15 June 2017, The Tablet

Cameroonian bishop's death: murder not suicide, say officials


The bishops also named at least three other church officials, dating back to 1988, whose murders had not been solved


Catholic bishops in Cameroon said a bishop whose body was pulled from a river in early June did not commit suicide, but was murdered.

"In view of the initial findings, we bishops of Cameroon affirm that Bishop Jean-Marie Benoit Bala did not commit suicide; he was brutally murdered. This is one more murder, and one too many," the bishops said in a statement after meeting in a general assembly on 13 June.

The news site Koaci.com reported the bishops said the murderers "must be identified and delivered to justice to be judged according to the law." They said the government must "assume its duty to protect human life, especially that of the ecclesiastical authorities."

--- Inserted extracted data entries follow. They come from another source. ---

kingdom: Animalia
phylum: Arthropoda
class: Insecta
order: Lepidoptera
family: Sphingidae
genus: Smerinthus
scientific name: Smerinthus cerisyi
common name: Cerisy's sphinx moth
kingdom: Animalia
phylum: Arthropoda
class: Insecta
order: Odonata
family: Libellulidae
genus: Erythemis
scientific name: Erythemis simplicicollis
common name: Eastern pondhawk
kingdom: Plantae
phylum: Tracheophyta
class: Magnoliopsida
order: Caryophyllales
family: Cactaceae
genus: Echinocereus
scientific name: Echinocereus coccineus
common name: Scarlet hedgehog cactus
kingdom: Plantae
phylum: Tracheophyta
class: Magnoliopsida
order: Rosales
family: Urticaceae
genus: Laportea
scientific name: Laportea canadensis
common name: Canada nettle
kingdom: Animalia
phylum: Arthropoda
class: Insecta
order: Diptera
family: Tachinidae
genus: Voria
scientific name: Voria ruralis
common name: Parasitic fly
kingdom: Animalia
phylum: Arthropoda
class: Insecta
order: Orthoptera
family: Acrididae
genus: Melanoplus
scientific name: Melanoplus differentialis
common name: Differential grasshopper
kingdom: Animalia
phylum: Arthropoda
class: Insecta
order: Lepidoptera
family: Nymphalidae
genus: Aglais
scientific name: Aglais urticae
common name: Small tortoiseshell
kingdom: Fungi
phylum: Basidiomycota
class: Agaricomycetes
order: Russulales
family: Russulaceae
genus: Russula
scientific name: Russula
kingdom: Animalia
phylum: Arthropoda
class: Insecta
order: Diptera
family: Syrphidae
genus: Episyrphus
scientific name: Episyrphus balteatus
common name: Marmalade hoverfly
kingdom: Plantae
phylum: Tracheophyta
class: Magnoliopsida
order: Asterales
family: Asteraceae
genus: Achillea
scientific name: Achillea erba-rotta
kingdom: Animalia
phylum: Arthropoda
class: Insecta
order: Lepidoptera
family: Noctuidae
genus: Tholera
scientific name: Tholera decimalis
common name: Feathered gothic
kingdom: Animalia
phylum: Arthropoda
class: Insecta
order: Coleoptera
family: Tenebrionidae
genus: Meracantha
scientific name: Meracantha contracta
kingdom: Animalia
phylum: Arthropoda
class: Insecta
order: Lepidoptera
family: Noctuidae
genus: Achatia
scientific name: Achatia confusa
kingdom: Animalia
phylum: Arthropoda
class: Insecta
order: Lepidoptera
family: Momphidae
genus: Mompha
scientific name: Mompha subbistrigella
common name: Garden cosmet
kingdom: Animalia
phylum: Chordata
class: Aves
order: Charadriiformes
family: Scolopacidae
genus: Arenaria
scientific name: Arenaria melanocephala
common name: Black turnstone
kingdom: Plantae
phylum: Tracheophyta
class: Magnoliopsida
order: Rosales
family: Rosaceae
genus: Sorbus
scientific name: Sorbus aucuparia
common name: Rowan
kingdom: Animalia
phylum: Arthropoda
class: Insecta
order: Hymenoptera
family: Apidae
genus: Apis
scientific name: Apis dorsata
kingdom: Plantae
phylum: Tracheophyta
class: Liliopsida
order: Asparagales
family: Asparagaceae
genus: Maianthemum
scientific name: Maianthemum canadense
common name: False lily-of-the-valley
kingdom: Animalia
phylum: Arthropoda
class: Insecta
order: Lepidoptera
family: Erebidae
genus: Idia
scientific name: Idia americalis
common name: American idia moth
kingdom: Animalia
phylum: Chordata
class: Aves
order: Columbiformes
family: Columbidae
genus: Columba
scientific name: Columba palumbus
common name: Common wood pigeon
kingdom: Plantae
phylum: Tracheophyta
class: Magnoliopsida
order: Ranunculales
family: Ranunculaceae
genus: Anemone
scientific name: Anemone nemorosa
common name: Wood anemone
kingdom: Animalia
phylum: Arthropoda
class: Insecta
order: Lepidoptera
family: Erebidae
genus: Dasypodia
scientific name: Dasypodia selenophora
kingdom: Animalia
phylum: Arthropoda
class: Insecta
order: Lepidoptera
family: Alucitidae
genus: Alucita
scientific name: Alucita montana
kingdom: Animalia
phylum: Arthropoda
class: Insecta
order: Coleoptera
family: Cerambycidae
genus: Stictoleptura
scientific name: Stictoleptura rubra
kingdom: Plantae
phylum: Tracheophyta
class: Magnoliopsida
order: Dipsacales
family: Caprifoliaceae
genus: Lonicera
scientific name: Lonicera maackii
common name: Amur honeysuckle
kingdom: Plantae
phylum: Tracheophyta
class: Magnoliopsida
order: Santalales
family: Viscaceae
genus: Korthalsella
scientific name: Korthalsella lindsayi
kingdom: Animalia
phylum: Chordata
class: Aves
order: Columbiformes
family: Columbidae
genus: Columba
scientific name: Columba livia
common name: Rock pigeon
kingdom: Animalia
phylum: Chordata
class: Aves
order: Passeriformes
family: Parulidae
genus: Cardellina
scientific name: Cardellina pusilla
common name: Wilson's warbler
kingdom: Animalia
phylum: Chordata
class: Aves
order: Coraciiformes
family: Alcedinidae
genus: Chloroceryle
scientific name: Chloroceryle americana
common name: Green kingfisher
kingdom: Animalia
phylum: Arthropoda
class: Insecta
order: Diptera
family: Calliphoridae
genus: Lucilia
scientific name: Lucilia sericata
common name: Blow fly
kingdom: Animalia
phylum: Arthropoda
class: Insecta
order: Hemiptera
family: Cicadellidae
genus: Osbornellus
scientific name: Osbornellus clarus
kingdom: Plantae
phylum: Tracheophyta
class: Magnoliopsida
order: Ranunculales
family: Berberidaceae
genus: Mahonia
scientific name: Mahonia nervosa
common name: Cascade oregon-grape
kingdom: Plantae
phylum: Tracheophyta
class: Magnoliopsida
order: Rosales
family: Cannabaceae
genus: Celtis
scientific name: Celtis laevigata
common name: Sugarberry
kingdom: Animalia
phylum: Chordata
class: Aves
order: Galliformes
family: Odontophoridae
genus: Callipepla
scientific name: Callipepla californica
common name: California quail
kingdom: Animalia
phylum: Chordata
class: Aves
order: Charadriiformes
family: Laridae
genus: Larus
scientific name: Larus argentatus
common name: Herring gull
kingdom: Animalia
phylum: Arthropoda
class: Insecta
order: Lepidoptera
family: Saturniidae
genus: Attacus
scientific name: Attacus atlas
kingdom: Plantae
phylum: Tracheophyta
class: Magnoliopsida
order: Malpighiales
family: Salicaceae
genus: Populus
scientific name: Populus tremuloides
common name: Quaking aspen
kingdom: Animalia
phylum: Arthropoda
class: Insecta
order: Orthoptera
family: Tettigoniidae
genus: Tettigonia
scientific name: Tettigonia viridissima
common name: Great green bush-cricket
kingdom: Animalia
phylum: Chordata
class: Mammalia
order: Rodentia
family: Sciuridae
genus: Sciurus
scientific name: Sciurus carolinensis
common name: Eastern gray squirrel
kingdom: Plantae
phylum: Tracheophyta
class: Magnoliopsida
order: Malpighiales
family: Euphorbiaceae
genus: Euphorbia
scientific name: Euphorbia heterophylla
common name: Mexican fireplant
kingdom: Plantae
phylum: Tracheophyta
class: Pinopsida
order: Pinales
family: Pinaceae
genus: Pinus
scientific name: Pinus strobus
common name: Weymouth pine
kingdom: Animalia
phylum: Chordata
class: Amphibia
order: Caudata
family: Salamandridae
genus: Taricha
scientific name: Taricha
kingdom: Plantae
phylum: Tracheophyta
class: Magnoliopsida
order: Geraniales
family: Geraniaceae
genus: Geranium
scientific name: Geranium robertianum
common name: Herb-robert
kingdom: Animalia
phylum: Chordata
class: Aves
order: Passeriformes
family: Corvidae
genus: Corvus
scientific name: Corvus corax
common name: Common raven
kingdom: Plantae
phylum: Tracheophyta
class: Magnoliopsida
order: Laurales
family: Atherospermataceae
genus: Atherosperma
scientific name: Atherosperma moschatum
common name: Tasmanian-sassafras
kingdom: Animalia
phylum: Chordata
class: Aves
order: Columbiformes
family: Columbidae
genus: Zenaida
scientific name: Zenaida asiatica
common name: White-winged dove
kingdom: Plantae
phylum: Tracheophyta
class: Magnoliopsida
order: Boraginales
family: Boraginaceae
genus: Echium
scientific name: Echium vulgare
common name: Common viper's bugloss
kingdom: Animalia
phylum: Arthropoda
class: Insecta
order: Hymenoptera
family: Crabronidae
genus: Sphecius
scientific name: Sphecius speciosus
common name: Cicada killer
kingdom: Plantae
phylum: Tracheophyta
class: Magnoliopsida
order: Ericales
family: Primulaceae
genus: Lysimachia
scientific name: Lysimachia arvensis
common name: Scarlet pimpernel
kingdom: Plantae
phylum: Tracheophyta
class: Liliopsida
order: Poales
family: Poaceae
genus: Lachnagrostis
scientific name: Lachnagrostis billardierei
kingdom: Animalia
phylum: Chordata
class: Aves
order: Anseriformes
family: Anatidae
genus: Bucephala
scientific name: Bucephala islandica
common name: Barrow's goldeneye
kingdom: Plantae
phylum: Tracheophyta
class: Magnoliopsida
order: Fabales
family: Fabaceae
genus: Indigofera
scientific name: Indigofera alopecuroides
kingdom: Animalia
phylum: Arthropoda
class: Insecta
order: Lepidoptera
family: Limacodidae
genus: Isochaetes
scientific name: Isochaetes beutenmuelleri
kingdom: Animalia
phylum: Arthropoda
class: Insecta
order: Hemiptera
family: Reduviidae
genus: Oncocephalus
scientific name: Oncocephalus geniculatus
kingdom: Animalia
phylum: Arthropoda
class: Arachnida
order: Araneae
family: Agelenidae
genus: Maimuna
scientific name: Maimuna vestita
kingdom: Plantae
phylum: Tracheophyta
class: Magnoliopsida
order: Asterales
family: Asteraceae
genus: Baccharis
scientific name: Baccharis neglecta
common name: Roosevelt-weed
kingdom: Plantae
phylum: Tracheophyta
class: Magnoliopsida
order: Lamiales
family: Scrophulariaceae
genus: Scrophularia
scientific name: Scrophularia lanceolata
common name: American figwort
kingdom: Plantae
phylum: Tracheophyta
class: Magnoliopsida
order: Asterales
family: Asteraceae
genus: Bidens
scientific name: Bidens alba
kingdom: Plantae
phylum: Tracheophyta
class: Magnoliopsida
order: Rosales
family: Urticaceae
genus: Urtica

The bishops named at least three other church officials, dating back to 1988, whose murders had not been solved.

"We feel that the clergy in Cameroon is particularly persecuted by dark and evil forces," the bishops said.

Bishop Bala, 58, disappeared from his residence the night of 31 May. His body was found by a fisherman in the Sanaga River, near Monatele, on 2 June.

The Journal du Cameroun said the bishop's Land Cruiser had been found parked on 1 June on a bridge 10 miles upstream, in Yaounde. A handwritten message in French, "I am in the water," was among identification cards on its passenger seat, authorities said.

However, the Camernews agency reported that a medical investigator had cited signs of torture on Bishop Bala's body and indications that he had been dead before entering the water.